The early post-natal injection of substances into rodents is required for several purposes, including the testing of pre-clinical therapeutics in disease models (Hua et al., 2011), delivering recombination-inducing substances such as tamoxifen (Pitulescu et al., 2010), and performing mechanistic studies with viruses or toxins (MacDonald et al., 2021). Several delivery routes into neonates are available, each with advantages and pitfalls. For instance, injection into the cerebral lateral ventricles (i.e., intracerebroventricular) can bypass the blood–brain barrier and deliver substances throughout the central nervous system via the cerebrospinal fluid, but this injection paradigm will not result in systemic delivery, is not suitable for repetitive treatments, and is technically challenging (Passini and Wolfe 2001). Alternatively, intravenous injections permit greater volumes (~50–100 μL) and result in a more systemic effect; however, this route is tricky to master (Sands and Barker 1999; Kienstra et al., 2007) and becomes more difficult in pups older than two days due to vein visualisation issues (Gombash Lampe et al., 2014). Subcutaneous injections are straightforward and enable larger dosing volumes if needed, but rates of substance absorption are slower compared to other delivery routes (Turner et al., 2011). Intraperitoneal neonatal injections also allow body-wide substance administration via transfer to the circulatory system (thus rapid absorption) and require less expertise and technical ability but are limited by injection volume and are not frequently used in a clinical setting (Al Shoyaib et al., 2019).
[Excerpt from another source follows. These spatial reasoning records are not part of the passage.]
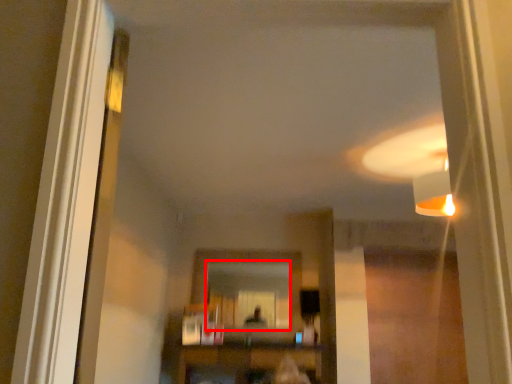
Question: Observing the image, what is the correct spatial positioning of mirror (annotated by the red box) in reference to furniture?

Choices:
 (A) right
 (B) left

Answer: (B)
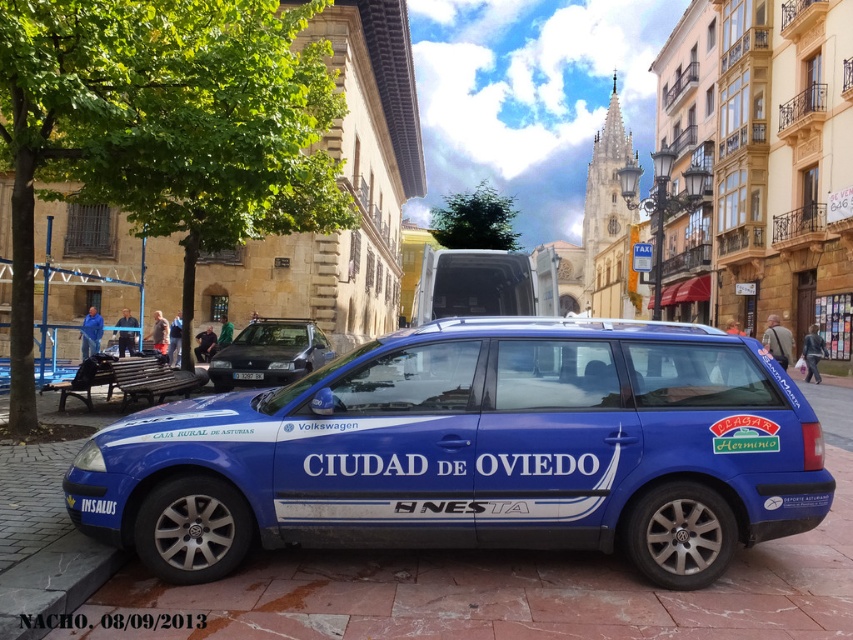
Question: Can you confirm if blue metallic car at center is wider than black plastic license plate at center?

Choices:
 (A) no
 (B) yes

Answer: (B)

Question: Which point is closer to the camera?

Choices:
 (A) blue metallic car at center
 (B) white matte van at center

Answer: (A)

Question: From the image, what is the correct spatial relationship of blue metallic car at center in relation to black plastic license plate at center?

Choices:
 (A) below
 (B) above

Answer: (A)

Question: Is white matte van at center further to the viewer compared to shiny black sedan at center?

Choices:
 (A) yes
 (B) no

Answer: (B)

Question: Estimate the real-world distances between objects in this image. Which object is farther from the shiny black sedan at center?

Choices:
 (A) blue metallic car at center
 (B) white matte van at center
 (C) black plastic license plate at center

Answer: (A)

Question: Which object is the closest to the shiny black sedan at center?

Choices:
 (A) blue metallic car at center
 (B) black plastic license plate at center

Answer: (B)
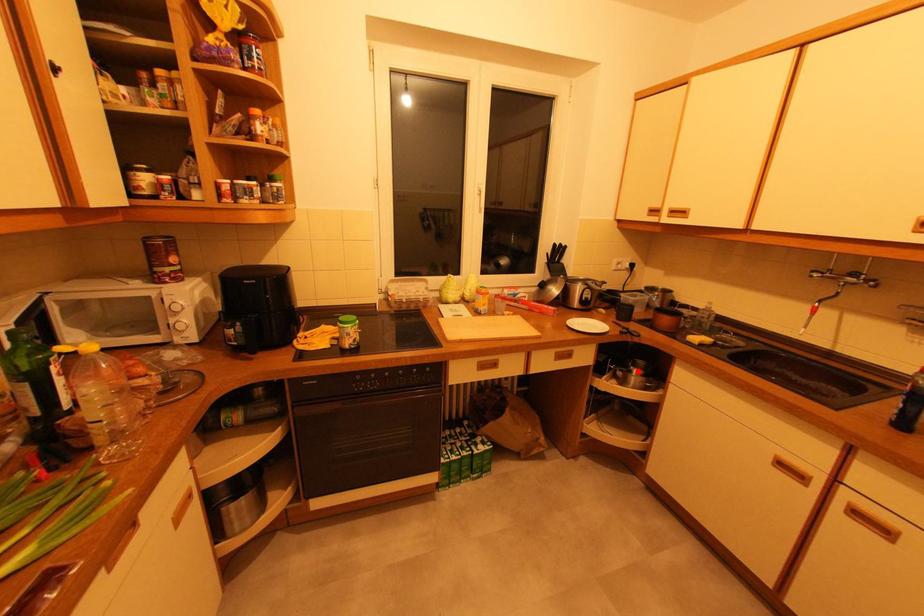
Nevertheless, different injection routes into neonatal rodents can result in distinct tissue targeting (Ohshima et al., 2015) and varied temporal pharmacodynamics post-injection (Statler et al., 2007; Foust et al., 2008); Therefore, it is important to master a variety of administration strategies. Indeed, depending on the dosing and targeting requirements, combining injection paradigms in pups is possible and can provide a superior therapeutic effect compared to single-route injections (Nizzardo et al., 2014).
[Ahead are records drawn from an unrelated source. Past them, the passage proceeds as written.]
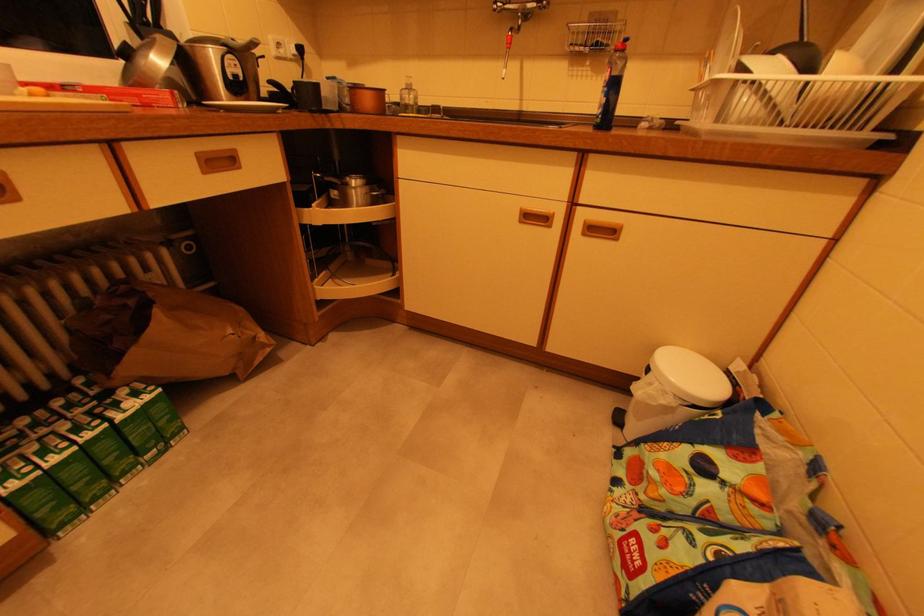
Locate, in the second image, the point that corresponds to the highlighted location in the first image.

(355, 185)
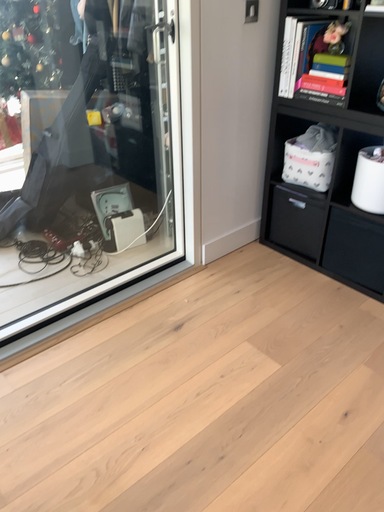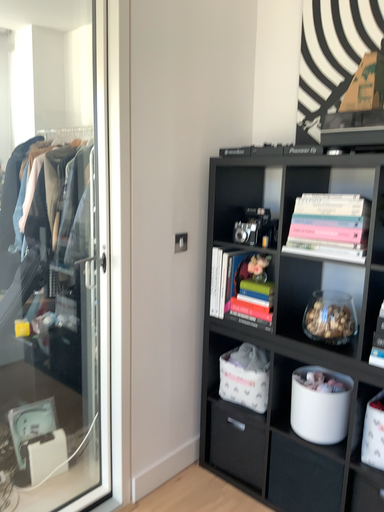
Question: Which way did the camera rotate in the video?

Choices:
 (A) rotated downward
 (B) rotated upward

Answer: (B)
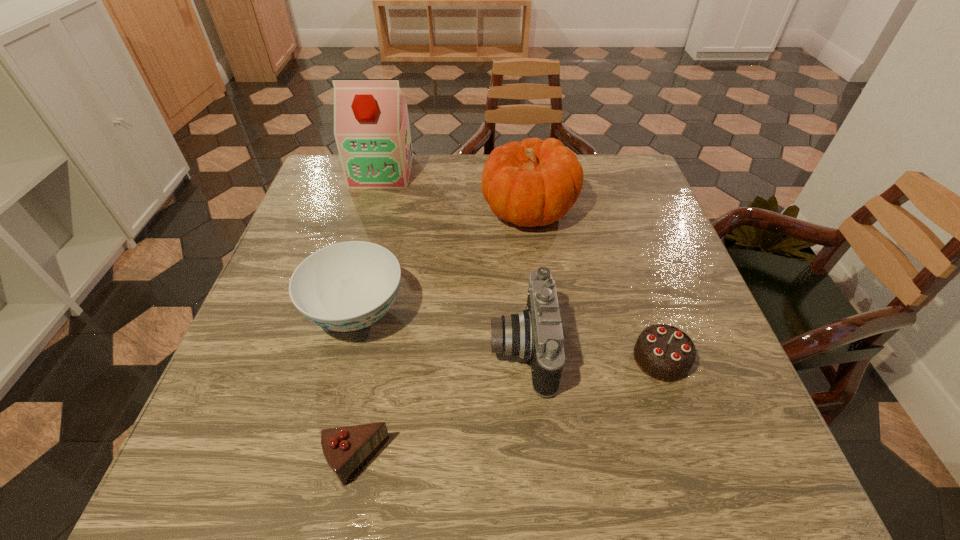
Find the location of a particular element. The width and height of the screenshot is (960, 540). chinaware present at the left edge is located at coordinates (347, 286).

Identify the location of object located in the right edge section of the desktop. click(x=663, y=352).

Identify the location of object at the far left corner. This screenshot has height=540, width=960. (371, 126).

In the image, there is a desktop. At what (x,y) coordinates should I click in order to perform the action: click on vacant space at the far edge. Please return your answer as a coordinate pair (x, y). Image resolution: width=960 pixels, height=540 pixels. Looking at the image, I should click on (446, 198).

The image size is (960, 540). I want to click on vacant space at the near edge of the desktop, so click(528, 440).

Find the location of `vacant space at the left edge of the desktop`. vacant space at the left edge of the desktop is located at coordinates (x=321, y=212).

I want to click on vacant point at the right edge, so click(639, 314).

Find the location of `free spot at the near left corner of the desktop`. free spot at the near left corner of the desktop is located at coordinates (245, 484).

You are a GUI agent. You are given a task and a screenshot of the screen. Output one action in this format:
    pyautogui.click(x=<x>, y=<y>)
    Task: Click on the free space between the pumpkin and the chinaware
    The image size is (960, 540).
    Given the screenshot: What is the action you would take?
    pyautogui.click(x=443, y=261)

Where is `vacant area that lies between the camera and the pumpkin`? Image resolution: width=960 pixels, height=540 pixels. vacant area that lies between the camera and the pumpkin is located at coordinates (x=525, y=279).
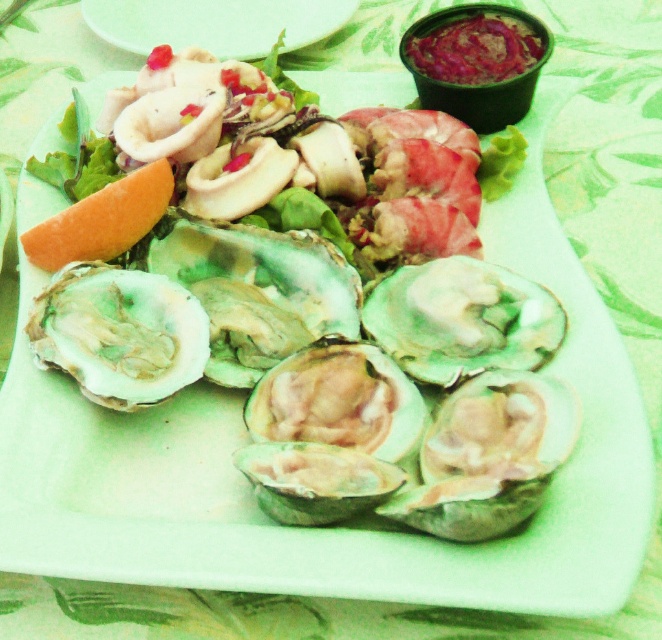
You are a food stylist arranging a seafood platter. You have a greenish shell oyster at center and a white glossy plate at upper center. Where should you place the garnish to ensure it is between the two items?

The garnish should be placed between the greenish shell oyster at center and the white glossy plate at upper center, since the oyster is to the left of the plate.

Based on the photo, you are a food stylist arranging a seafood platter. You have a greenish shell oyster at center and a white glossy plate at upper center. Where should you place the oyster in relation to the plate to maintain the arrangement shown?

The greenish shell oyster at center should be placed below the white glossy plate at upper center as shown in the arrangement.

From the picture: You are a food critic sitting at a table 30 inches away from the greenish shell oyster at center on the serving tray. Can you comfortably reach the oyster with your hand to taste it without moving your chair?

The distance between you and the greenish shell oyster at center is 29.62 inches. Since you are 30 inches away, you can just barely reach it by stretching your arm forward, but it might be a bit uncomfortable. Consider moving your chair closer for better access.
Several published methods for the delivery of substances into neonates via intravenous (temporal/facial vein, jugular vein, or retro-orbitally) and intracerebroventricular routes are available (Sands and Barker 1999; Kienstra et al., 2007; Glascock et al., 2011; Yardeni et al., 2011; Gombash Lampe et al., 2014). However, a similar, detailed protocol for the intraperitoneal injection of mouse neonates is lacking, although approaches have been presented in brief (Ostermann et al., 2013; Xu et al., 2018; MacDonald et al., 2021).
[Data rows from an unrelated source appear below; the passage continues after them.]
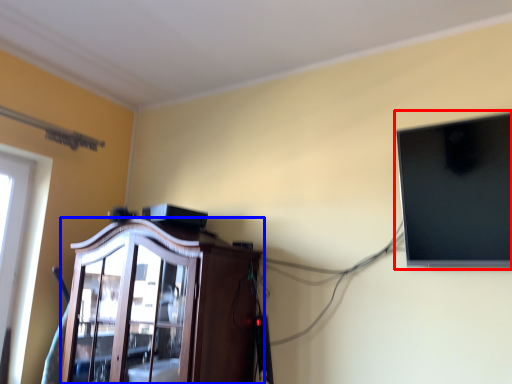
Question: Which object is further to the camera taking this photo, computer monitor (highlighted by a red box) or cabinetry (highlighted by a blue box)?

Choices:
 (A) computer monitor
 (B) cabinetry

Answer: (B)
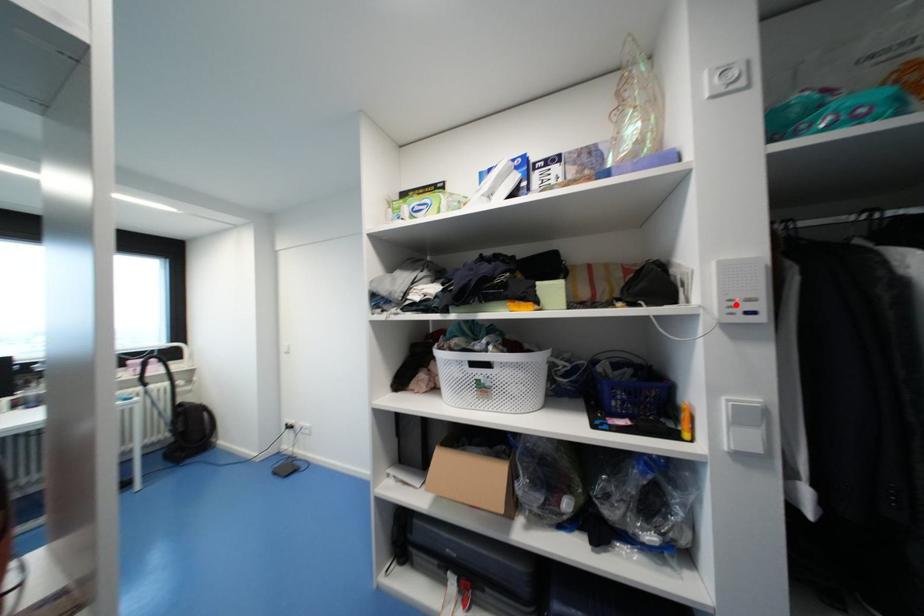
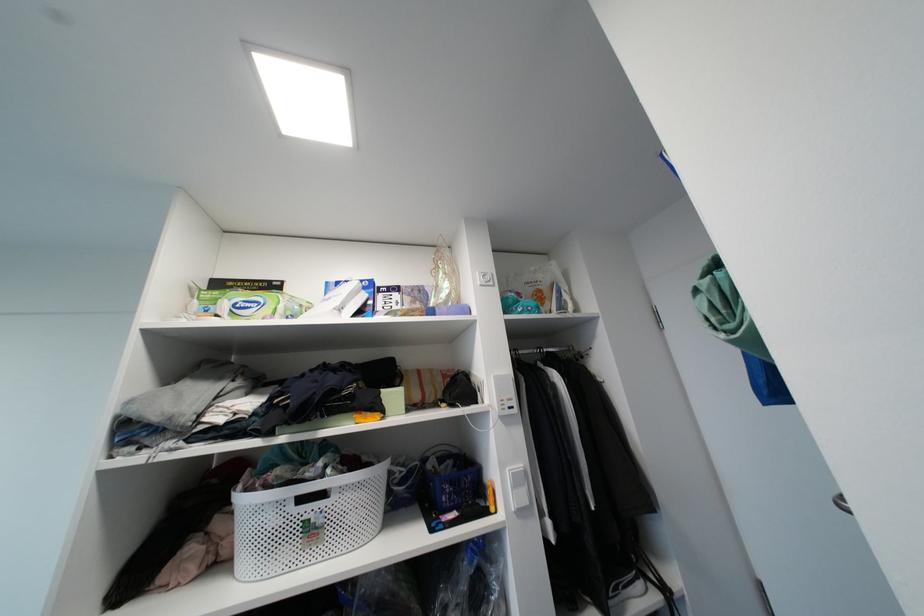
The point at the highlighted location is marked in the first image. Where is the corresponding point in the second image?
Here, we describe a stepwise method for accurate injections into the peritoneal cavity of mouse pups, which has been used to successfully deliver adeno-associated viruses to drive transgene expression in 1–3-day-old mice (MacDonald et al., 2021; Sleigh et al., 2023). Intraperitoneal injections are highly reproducible and easy to master and can be used for repeated treatments. Success rates will depend on experimenter experience and the substances being injected, but our recent experiments suggest that a near 100% success rate is achievable.